André Lafrenière et Andréanne Beaulieu
Présenté début novembre par les maires André Hénault et Alain Larue, ce projet, dont il est question depuis bien longtemps, est évalué à 1,4 million $ incluant les bandes cyclables dans le rang Sainte-Julie. Il s'agit de doter la piste cyclable d'un trajet en boucle, une première passerelle devant être érigée au dessus de la rivière pour relier la région de l'avenue des Clercs, à Notre-Dame-des-Prairies, à la rue Sansregret, à l'arrière de la maison de retraités La Volière, à Saint-Charles-Borromée.

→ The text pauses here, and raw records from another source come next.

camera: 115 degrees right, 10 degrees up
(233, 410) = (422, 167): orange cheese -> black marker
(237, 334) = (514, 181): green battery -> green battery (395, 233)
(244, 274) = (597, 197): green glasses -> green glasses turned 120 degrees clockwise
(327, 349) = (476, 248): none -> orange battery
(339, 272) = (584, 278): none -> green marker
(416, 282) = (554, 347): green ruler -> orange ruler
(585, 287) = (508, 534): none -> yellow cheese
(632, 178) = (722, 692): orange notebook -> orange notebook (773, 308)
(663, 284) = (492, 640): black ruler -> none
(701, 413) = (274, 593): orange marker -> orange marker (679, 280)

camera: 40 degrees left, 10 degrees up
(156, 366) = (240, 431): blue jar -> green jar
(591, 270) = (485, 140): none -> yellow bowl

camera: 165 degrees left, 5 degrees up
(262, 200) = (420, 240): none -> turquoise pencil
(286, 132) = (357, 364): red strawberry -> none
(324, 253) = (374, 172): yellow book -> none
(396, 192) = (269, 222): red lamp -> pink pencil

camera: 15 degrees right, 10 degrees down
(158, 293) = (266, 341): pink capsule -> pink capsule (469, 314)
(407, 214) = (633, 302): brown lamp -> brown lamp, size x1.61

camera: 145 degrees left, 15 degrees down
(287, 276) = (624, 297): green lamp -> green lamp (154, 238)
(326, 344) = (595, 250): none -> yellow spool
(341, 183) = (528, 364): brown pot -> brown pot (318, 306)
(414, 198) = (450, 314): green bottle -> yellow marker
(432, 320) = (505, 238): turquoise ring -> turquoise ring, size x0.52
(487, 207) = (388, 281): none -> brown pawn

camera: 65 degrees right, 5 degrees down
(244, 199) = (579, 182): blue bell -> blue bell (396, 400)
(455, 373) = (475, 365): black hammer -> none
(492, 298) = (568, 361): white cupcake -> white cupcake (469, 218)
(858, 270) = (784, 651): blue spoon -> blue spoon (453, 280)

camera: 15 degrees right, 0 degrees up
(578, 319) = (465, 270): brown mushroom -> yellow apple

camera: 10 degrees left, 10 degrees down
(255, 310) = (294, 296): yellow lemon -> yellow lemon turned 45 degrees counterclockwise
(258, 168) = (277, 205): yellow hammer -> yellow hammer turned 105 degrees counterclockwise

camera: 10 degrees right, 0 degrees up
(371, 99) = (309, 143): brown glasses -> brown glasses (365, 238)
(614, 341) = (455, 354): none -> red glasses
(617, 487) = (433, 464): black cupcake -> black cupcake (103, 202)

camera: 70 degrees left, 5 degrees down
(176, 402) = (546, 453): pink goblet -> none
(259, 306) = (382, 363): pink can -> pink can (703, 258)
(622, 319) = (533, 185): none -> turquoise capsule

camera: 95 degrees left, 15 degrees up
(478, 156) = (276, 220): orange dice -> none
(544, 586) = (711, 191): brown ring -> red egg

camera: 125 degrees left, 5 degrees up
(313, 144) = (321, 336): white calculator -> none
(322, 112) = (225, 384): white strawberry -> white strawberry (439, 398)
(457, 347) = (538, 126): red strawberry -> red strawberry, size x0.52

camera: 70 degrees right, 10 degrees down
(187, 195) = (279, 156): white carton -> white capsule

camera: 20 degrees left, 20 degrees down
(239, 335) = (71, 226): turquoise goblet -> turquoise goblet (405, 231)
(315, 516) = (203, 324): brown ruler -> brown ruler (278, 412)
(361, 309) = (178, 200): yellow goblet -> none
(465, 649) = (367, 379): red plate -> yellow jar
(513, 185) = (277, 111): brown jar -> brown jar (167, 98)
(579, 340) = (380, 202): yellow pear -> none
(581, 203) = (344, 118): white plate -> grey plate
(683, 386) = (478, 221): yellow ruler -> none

L'autre passerelle, celle justement qui cause problème aux yeux des citoyens, doit être construite dans la région de l'avenue des Jonquilles, à Notre-Dame-des-Prairies pour la relier au parc Maria-Goretti, du côté de Saint-Charles-Borromée. Le ministre David Whissel, responsable de Lanaudière, était alors venu de Québec annoncer une subvention de 675 000 $. Jusqu'ici, tout allait bien et l'échéancier de réalisation prévoyait les travaux dès cet hiver. Pourtant, depuis quelques jours, des propriétaires riverains font connaître leur mécontentement.
Saint-Charles-Borromée
Guidés notamment par le Dr Clément Payette, cinq ou six citoyens ont été reçus par le conseil de Saint-Charles-Borromée devant qui, poliment, ils ont exprimé leurs objections et entendu les explications. Pourquoi ne pas avoir choisi de faire aboutir la passerelle au parc Bosco plutôt qu'à Maria ? Bosco est un parc bien pourvu, avec centre récréatif doté de tous les services, la plage est belle, ce qui justifierait bien des haltes, etc. En optant pour Maria, on arrive du côté de Notre-Dame-des-Prairies dans un parc de jeux pour petits enfants. Laissés sans surveillance, qui sait si quelques téméraires ne seraient pas tentés de franchir la passerelle avec tous les risques que cela comporte de tomber à l'eau…
L'emplacement de Maria a été privilégié, de répondre la conseillère Louise Savignac, parce que du côté de Bosco les inondations printanières sont fréquentes et pourraient miner les assises de la passerelle. Sans compter, d'ajouter André Hénault, qu'il faudrait fermer la passerelle si elle était à Bosco, lors des grandes manifestations telles la Saint-Jean-Baptiste ou Mémoire et Racines. C'est une question de sécurité.
Bien sûr, Saint-Charles-Borromée étant en partenariat avec sa voisine prairiquoise dans ce projet, le maire Hénault s'est refusé à toute décision séance tenante. « Nous devons d'abord voir NDP, rediscuter entre nous du projet en tenant compte de vos arguments et on verra ce qui arrivera », a conclu le maire Hénault.
Pendant ce temps, à NDP
Des résidants de l’avenue des Jonquilles, à Notre-Dame-des-Prairies, sont eux aussi venus faire part de leur mécontentement, au sein de leur conseil municipal, quant à l’emplacement de cette même passerelle.
Marie-Josée St-Louis et Catherine Roberge ont dit venir déposer une pétition au nom de leur quartier. « La pétition est par rapport à l’emplacement de la passerelle. Nous avons des inquiétudes puisque qu’elle reliera directement un parc très familial de NDP à la plage Maria-Goretti, à Saint-Charles ».
Pour ces Prairiquoises, la passerelle représente un signe de « bienvenue » et une « terre d’accueil à la délinquance » aux délinquants qui déambulent au parc Maria-Goretti.
Tel qu’exposé du côté de Saint-Charles, des craintes quant à la sécurité des jeunes enfants, en raison de la facilité d’accès à la rivière, ont également été exprimées.
Les citoyens sont aussi dérangés par le fait que la passerelle arrive dans un quartier résidentiel. Le Conseil a été questionné quant à savoir si l’option que le lien interrives débouche dans la nature avait été envisagée.
« Pour l’instant, le projet suit son cours », a indiqué le maire suppléant, Pierre Lambert. Il a souligné que le Conseil prenait bonne note de la pétition et qu’il se pencherait sur les éléments mis de l’avant par les citoyens.
M. Lambert a ajouté que l’information concernant le projet des passerelles avait été diffusée dans le bulletin municipal de Notre-Dame-des-Prairies avant l’annonce officielle des dernières semaines.